━━ Source document ━━
Sales improved, however, thanks to higher aircraft sales and deliveries. Boeing said its revenue rose to $15.28 billion in the third quarter, up 8% from $14.14 billion a year ago. That was below the $16.3 billion analysts forecast. The company reported a $132 million net loss for the quarter though it was narrower than the $466 million it lost a year earlier. On an adjusted basis, Boeing lost 60 cents per share, more than the 20 cents analysts expected.

"Our commercial market is showing improved signs of recovery with vaccine distribution and border protocols beginning to open," CEO Dave Calhoun said in a staff note after results were released. "As demand returns, supply chain capacity and global trade will be key drivers of our industry and the global economy's recovery."

Boeing said worker availability in the supply chain "will be the critical watch item."

Boeing's operating cash flow improved to negative $262 million compared with $4.8 billion a year earlier.

Here's how the company performed compared with analysts' estimates complied by Refinitiv:

  • Adjusted results: A loss of 60 cents a share vs. an expected loss of 20 cents a share.
  • Revenue: $15.28 billion vs. $16.3 billion, expected.

Boeing first disclosed quality issues with seams on the fuselages of some of its 787s last year. The problems resulted in inspections that prompted Boeing to suspend deliveries of the planes to airline customers, depriving the company of cash.

Deliveries resumed briefly this year but were halted again in May for more inspections. Boeing has about 100 of the planes in inventory, analysts estimate. The company has repeatedly brought down the production rate for the jetliners. Over the summer, Boeing said it was producing fewer than five 787s a month.

"The company expects to continue at this rate until deliveries resume and then return to five per month over time," it said in a release.

In an interview with CNBC's "Squawk on the Street," Calhoun declined to give an estimate on when 787 deliveries to customers, which include American Airlines and United Airlines, will resume, saying it partly depends on the Federal Aviation Administration.

"The FAA continues to engage with Boeing as the company works to demonstrate the reliability of its proposed method for inspecting certain undelivered 787 airplanes," it said in a statement. "The FAA will not sign off on the inspections until our safety experts are satisfied."

The wide-body 787s are used mostly for long, international trips. Demand for those flights was hurt by the Covid pandemic but United, American and other carriers have reported a spike in bookings for trans-Atlantic trips as governments ease pandemic travel restrictions.

When asked whether airlines have enough planes for the travel rebound, Calhoun told CNBC, "Well, they do today.

"I think by the time we get into the second half of next year, I think everyone will will be working hard on those fleet plans," he said.

Boeing has been mired in back-to-back crises since the first of two deadly crashes of its 737 Max three years ago. While it grappled with a 20-month grounding of the planes, the coronavirus pandemic decimated travel and aircraft demand.

The company delivered 62 737s in the quarter, the most since the first quarter of 2019, Calhoun said. It is producing 19 Max planes a month, up from 16 in July. It stuck with a forecast to ramp up output to 31 a month in early 2022. Further production-rate increases will depend on the state of the supply chain, he said during the quarterly call.

Chinese regulators still haven't signed off on the Boeing Max, the biggest hurdle left in returning the planes fully to service. But Boeing said it expects to get Chinese regulators' approval by the end of the year and for deliveries to airlines in that country to resume in the first quarter of 2022. Test flights to recertify the plane in China began in August.

The company has about 370 Max planes in inventory and said that the "vast majority" have owners and that if its projections for China deliveries hold up, it will deliver most of them by the end of 2023.

Boeing's shares fell 1.5% to $206.61 on Wednesday. They're down 3.5% so far this year, compared with a 21% gain in the S&P 500.

Correction: Boeing said its third-quarter revenue rose to $15.28 billion, up 8% from $14.14 billion a year ago. An earlier version misstated the year-earlier figure.
━━━
━━ Stored data ━━
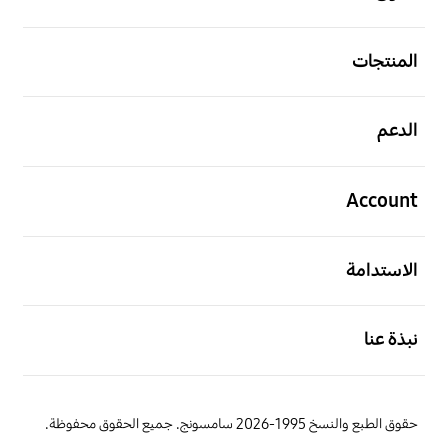
افتح
المنتجات
افتح
الدعم
افتح
Account
افتح
الاستدامة
افتح
نبذة عنا
حقوق الطبع والنسخ 1995-2026 سامسونج. جميع الحقوق محفوظة.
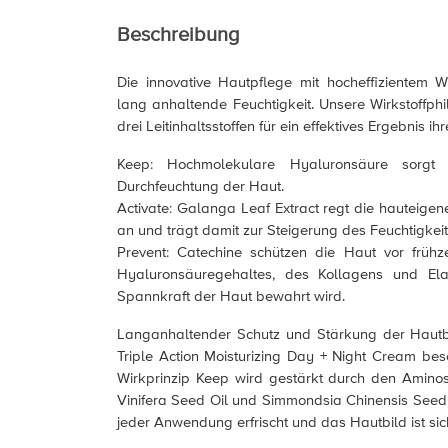
Beschreibung
Die innovative Hautpflege mit hocheffizientem Wi
lang anhaltende Feuchtigkeit. Unsere Wirkstoffphi
drei Leitinhaltsstoffen für ein effektives Ergebnis ih
Keep: Hochmolekulare Hyaluronsäure sorgt 
Durchfeuchtung der Haut.
Activate: Galanga Leaf Extract regt die hauteige
an und trägt damit zur Steigerung des Feuchtigkeit
Prevent: Catechine schützen die Haut vor frühz
Hyaluronsäuregehaltes, des Kollagens und Ela
Spannkraft der Haut bewahrt wird.
Langanhaltender Schutz und Stärkung der Hautba
Triple Action Moisturizing Day + Night Cream bes
Wirkprinzip Keep wird gestärkt durch den Aminos
Vinifera Seed Oil und Simmondsia Chinensis Seed O
jeder Anwendung erfrischt und das Hautbild ist sic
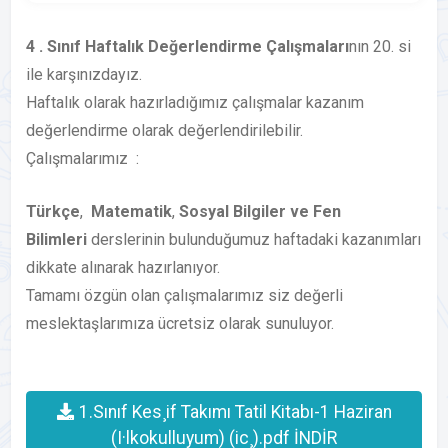
4 . Sınıf Haftalık Değerlendirme Çalışmaları
nın 20. si
ile karşınızdayız.
Haftalık olarak hazırladığımız çalışmalar kazanım
değerlendirme olarak değerlendirilebilir.
Çalışmalarımız :
Türkçe
,
Matematik
,
Sosyal Bilgiler ve Fen
Bilimleri
derslerinin bulunduğumuz haftadaki kazanımları
dikkate alınarak hazırlanıyor.
Tamamı özgün olan çalışmalarımız siz değerli
meslektaşlarımıza ücretsiz olarak sunuluyor.
1.Sınıf Kes¸if Takımı Tatil Kitabı-1 Haziran
(I·lkokulluyum) (ic¸).pdf İNDİR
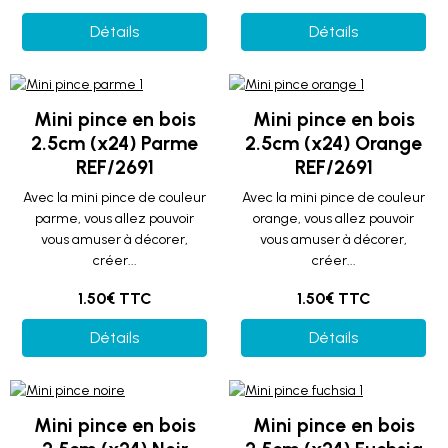
Détails
Détails
Mini pince en bois
Mini pince en bois
2.5cm (x24) Parme
2.5cm (x24) Orange
REF/2691
REF/2691
Avec la mini pince de couleur
Avec la mini pince de couleur
parme, vous allez pouvoir
orange, vous allez pouvoir
vous amuser à décorer,
vous amuser à décorer,
créer...
créer...
1.50€ TTC
1.50€ TTC
Détails
Détails
Mini pince en bois
Mini pince en bois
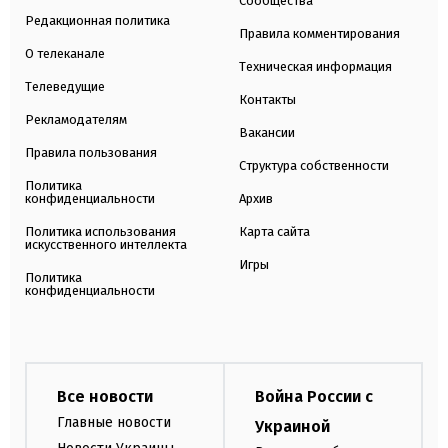
Сообщества
Редакционная политика
Правила комментирования
О телеканале
Техническая информация
Телеведущие
Контакты
Рекламодателям
Вакансии
Правила пользования
Структура собственности
Политика
конфиденциальности
Архив
Политика использования
Карта сайта
искусственного интеллекта
Игры
Политика
конфиденциальности
Все новости
Война России с
Главные новости
Украиной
━━━
→ Task objective: Copy the article on Boeing's quarterly results starting with "The company delivered" and going on through "the quarterly call.", but replace "quarterly call" with "earnings call". Rely only on the article on Boeing's quarterly results.

→ Solution to the problem:
The company delivered 62 737s in the quarter, the most since the first quarter of 2019, Calhoun said. It is producing 19 Max planes a month, up from 16 in July. It stuck with a forecast to ramp up output to 31 a month in early 2022. Further production-rate increases will depend on the state of the supply chain, he said during the earnings call.